YOUR GOAL: An exact transcription of the data below is needed.

DATA RECORDS:
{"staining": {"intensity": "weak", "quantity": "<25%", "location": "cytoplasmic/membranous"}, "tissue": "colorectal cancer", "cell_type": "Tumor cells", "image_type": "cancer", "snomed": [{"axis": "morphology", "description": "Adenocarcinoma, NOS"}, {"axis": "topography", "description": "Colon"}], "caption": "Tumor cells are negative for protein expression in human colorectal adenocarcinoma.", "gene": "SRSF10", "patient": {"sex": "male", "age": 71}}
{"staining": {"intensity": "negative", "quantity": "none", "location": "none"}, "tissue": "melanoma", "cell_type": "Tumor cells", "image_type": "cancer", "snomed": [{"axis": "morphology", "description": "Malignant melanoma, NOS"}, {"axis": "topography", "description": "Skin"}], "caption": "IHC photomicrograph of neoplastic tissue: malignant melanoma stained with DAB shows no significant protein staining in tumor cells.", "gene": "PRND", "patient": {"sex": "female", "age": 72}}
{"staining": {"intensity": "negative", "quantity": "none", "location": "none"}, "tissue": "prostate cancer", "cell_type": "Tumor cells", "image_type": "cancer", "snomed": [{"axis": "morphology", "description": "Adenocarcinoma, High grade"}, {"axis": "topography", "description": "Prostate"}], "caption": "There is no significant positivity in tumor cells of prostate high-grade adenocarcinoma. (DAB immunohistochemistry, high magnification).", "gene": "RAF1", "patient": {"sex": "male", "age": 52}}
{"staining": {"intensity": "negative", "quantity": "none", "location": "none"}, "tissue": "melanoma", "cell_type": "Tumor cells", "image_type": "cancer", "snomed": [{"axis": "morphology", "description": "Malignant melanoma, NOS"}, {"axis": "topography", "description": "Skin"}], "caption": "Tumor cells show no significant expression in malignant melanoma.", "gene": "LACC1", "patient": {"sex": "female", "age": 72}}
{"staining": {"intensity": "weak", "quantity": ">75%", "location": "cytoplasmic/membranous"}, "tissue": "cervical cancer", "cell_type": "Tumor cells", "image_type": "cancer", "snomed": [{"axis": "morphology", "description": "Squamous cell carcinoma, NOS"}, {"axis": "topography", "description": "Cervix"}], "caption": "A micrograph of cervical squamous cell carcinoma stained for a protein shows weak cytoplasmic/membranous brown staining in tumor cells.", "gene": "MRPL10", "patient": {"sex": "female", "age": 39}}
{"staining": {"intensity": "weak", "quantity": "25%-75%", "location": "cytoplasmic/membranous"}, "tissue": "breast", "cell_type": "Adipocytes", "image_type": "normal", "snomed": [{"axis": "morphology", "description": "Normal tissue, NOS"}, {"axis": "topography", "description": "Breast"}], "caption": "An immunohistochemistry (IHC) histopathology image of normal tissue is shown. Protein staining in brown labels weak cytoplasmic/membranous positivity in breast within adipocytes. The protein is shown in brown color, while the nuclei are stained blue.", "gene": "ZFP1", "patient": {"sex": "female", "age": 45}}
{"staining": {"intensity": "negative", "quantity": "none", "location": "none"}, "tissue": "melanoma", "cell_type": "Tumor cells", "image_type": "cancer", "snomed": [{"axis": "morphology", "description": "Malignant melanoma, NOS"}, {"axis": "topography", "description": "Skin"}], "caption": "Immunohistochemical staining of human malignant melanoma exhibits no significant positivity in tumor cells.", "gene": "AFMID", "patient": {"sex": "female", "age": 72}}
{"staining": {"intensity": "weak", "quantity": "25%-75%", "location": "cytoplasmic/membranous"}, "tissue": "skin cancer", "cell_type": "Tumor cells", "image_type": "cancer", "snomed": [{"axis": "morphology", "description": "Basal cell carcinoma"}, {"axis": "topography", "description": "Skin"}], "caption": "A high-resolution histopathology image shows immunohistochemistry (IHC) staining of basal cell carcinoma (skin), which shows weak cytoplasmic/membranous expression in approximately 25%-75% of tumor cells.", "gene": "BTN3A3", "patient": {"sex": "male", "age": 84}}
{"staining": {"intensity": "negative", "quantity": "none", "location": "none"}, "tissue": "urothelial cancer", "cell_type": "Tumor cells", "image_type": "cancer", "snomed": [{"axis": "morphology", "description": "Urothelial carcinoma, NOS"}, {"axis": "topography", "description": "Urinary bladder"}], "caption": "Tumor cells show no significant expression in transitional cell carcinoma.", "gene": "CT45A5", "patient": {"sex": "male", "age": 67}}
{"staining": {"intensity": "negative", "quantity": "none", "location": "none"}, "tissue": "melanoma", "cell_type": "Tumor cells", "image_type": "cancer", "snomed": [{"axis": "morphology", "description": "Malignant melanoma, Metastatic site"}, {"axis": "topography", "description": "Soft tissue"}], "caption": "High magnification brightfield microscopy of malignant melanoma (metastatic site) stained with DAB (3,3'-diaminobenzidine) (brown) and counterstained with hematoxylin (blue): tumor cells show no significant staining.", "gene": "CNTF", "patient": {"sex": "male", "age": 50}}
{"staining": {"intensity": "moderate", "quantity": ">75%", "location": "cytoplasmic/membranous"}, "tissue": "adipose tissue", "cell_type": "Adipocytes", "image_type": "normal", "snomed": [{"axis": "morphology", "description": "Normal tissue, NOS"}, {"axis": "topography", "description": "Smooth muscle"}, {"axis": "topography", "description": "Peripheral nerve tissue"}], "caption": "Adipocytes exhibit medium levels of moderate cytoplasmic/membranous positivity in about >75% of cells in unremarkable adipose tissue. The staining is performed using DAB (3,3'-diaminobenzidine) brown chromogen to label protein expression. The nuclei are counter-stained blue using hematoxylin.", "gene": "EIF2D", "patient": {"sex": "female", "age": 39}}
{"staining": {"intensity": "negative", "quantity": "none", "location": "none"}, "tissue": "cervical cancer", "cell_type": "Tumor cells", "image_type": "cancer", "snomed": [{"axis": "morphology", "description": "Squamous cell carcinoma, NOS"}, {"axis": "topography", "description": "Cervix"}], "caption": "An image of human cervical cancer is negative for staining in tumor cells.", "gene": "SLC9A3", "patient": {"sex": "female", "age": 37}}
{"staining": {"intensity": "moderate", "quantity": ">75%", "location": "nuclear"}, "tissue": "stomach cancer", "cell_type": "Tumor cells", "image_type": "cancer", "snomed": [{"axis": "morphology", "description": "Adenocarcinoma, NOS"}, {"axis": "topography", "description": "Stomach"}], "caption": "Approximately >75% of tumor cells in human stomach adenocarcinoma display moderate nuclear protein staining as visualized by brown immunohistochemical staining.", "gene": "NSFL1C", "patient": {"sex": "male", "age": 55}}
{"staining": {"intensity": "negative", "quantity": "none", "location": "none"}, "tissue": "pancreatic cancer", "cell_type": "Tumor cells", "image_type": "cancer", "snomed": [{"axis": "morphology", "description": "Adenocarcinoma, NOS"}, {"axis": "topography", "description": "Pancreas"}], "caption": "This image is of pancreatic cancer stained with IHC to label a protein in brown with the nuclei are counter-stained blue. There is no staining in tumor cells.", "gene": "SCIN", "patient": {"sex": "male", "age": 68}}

REPLY TO THE EXERCISE:
{"staining": {"intensity": "weak", "quantity": "<25%", "location": "cytoplasmic/membranous"}, "tissue": "colorectal cancer", "cell_type": "Tumor cells", "image_type": "cancer", "snomed": [{"axis": "morphology", "description": "Adenocarcinoma, NOS"}, {"axis": "topography", "description": "Colon"}], "caption": "Tumor cells are negative for protein expression in human colorectal adenocarcinoma.", "gene": "SRSF10", "patient": {"sex": "male", "age": 71}}
{"staining": {"intensity": "negative", "quantity": "none", "location": "none"}, "tissue": "melanoma", "cell_type": "Tumor cells", "image_type": "cancer", "snomed": [{"axis": "morphology", "description": "Malignant melanoma, NOS"}, {"axis": "topography", "description": "Skin"}], "caption": "IHC photomicrograph of neoplastic tissue: malignant melanoma stained with DAB shows no significant protein staining in tumor cells.", "gene": "PRND", "patient": {"sex": "female", "age": 72}}
{"staining": {"intensity": "negative", "quantity": "none", "location": "none"}, "tissue": "prostate cancer", "cell_type": "Tumor cells", "image_type": "cancer", "snomed": [{"axis": "morphology", "description": "Adenocarcinoma, High grade"}, {"axis": "topography", "description": "Prostate"}], "caption": "There is no significant positivity in tumor cells of prostate high-grade adenocarcinoma. (DAB immunohistochemistry, high magnification).", "gene": "RAF1", "patient": {"sex": "male", "age": 52}}
{"staining": {"intensity": "negative", "quantity": "none", "location": "none"}, "tissue": "melanoma", "cell_type": "Tumor cells", "image_type": "cancer", "snomed": [{"axis": "morphology", "description": "Malignant melanoma, NOS"}, {"axis": "topography", "description": "Skin"}], "caption": "Tumor cells show no significant expression in malignant melanoma.", "gene": "LACC1", "patient": {"sex": "female", "age": 72}}
{"staining": {"intensity": "weak", "quantity": ">75%", "location": "cytoplasmic/membranous"}, "tissue": "cervical cancer", "cell_type": "Tumor cells", "image_type": "cancer", "snomed": [{"axis": "morphology", "description": "Squamous cell carcinoma, NOS"}, {"axis": "topography", "description": "Cervix"}], "caption": "A micrograph of cervical squamous cell carcinoma stained for a protein shows weak cytoplasmic/membranous brown staining in tumor cells.", "gene": "MRPL10", "patient": {"sex": "female", "age": 39}}
{"staining": {"intensity": "weak", "quantity": "25%-75%", "location": "cytoplasmic/membranous"}, "tissue": "breast", "cell_type": "Adipocytes", "image_type": "normal", "snomed": [{"axis": "morphology", "description": "Normal tissue, NOS"}, {"axis": "topography", "description": "Breast"}], "caption": "An immunohistochemistry (IHC) histopathology image of normal tissue is shown. Protein staining in brown labels weak cytoplasmic/membranous positivity in breast within adipocytes. The protein is shown in brown color, while the nuclei are stained blue.", "gene": "ZFP1", "patient": {"sex": "female", "age": 45}}
{"staining": {"intensity": "negative", "quantity": "none", "location": "none"}, "tissue": "melanoma", "cell_type": "Tumor cells", "image_type": "cancer", "snomed": [{"axis": "morphology", "description": "Malignant melanoma, NOS"}, {"axis": "topography", "description": "Skin"}], "caption": "Immunohistochemical staining of human malignant melanoma exhibits no significant positivity in tumor cells.", "gene": "AFMID", "patient": {"sex": "female", "age": 72}}
{"staining": {"intensity": "weak", "quantity": "25%-75%", "location": "cytoplasmic/membranous"}, "tissue": "skin cancer", "cell_type": "Tumor cells", "image_type": "cancer", "snomed": [{"axis": "morphology", "description": "Basal cell carcinoma"}, {"axis": "topography", "description": "Skin"}], "caption": "A high-resolution histopathology image shows immunohistochemistry (IHC) staining of basal cell carcinoma (skin), which shows weak cytoplasmic/membranous expression in approximately 25%-75% of tumor cells.", "gene": "BTN3A3", "patient": {"sex": "male", "age": 84}}
{"staining": {"intensity": "negative", "quantity": "none", "location": "none"}, "tissue": "urothelial cancer", "cell_type": "Tumor cells", "image_type": "cancer", "snomed": [{"axis": "morphology", "description": "Urothelial carcinoma, NOS"}, {"axis": "topography", "description": "Urinary bladder"}], "caption": "Tumor cells show no significant expression in transitional cell carcinoma.", "gene": "CT45A5", "patient": {"sex": "male", "age": 67}}
{"staining": {"intensity": "negative", "quantity": "none", "location": "none"}, "tissue": "melanoma", "cell_type": "Tumor cells", "image_type": "cancer", "snomed": [{"axis": "morphology", "description": "Malignant melanoma, Metastatic site"}, {"axis": "topography", "description": "Soft tissue"}], "caption": "High magnification brightfield microscopy of malignant melanoma (metastatic site) stained with DAB (3,3'-diaminobenzidine) (brown) and counterstained with hematoxylin (blue): tumor cells show no significant staining.", "gene": "CNTF", "patient": {"sex": "male", "age": 50}}
{"staining": {"intensity": "moderate", "quantity": ">75%", "location": "cytoplasmic/membranous"}, "tissue": "adipose tissue", "cell_type": "Adipocytes", "image_type": "normal", "snomed": [{"axis": "morphology", "description": "Normal tissue, NOS"}, {"axis": "topography", "description": "Smooth muscle"}, {"axis": "topography", "description": "Peripheral nerve tissue"}], "caption": "Adipocytes exhibit medium levels of moderate cytoplasmic/membranous positivity in about >75% of cells in unremarkable adipose tissue. The staining is performed using DAB (3,3'-diaminobenzidine) brown chromogen to label protein expression. The nuclei are counter-stained blue using hematoxylin.", "gene": "EIF2D", "patient": {"sex": "female", "age": 39}}
{"staining": {"intensity": "negative", "quantity": "none", "location": "none"}, "tissue": "cervical cancer", "cell_type": "Tumor cells", "image_type": "cancer", "snomed": [{"axis": "morphology", "description": "Squamous cell carcinoma, NOS"}, {"axis": "topography", "description": "Cervix"}], "caption": "An image of human cervical cancer is negative for staining in tumor cells.", "gene": "SLC9A3", "patient": {"sex": "female", "age": 37}}
{"staining": {"intensity": "moderate", "quantity": ">75%", "location": "nuclear"}, "tissue": "stomach cancer", "cell_type": "Tumor cells", "image_type": "cancer", "snomed": [{"axis": "morphology", "description": "Adenocarcinoma, NOS"}, {"axis": "topography", "description": "Stomach"}], "caption": "Approximately >75% of tumor cells in human stomach adenocarcinoma display moderate nuclear protein staining as visualized by brown immunohistochemical staining.", "gene": "NSFL1C", "patient": {"sex": "male", "age": 55}}
{"staining": {"intensity": "negative", "quantity": "none", "location": "none"}, "tissue": "pancreatic cancer", "cell_type": "Tumor cells", "image_type": "cancer", "snomed": [{"axis": "morphology", "description": "Adenocarcinoma, NOS"}, {"axis": "topography", "description": "Pancreas"}], "caption": "This image is of pancreatic cancer stained with IHC to label a protein in brown with the nuclei are counter-stained blue. There is no staining in tumor cells.", "gene": "SCIN", "patient": {"sex": "male", "age": 68}}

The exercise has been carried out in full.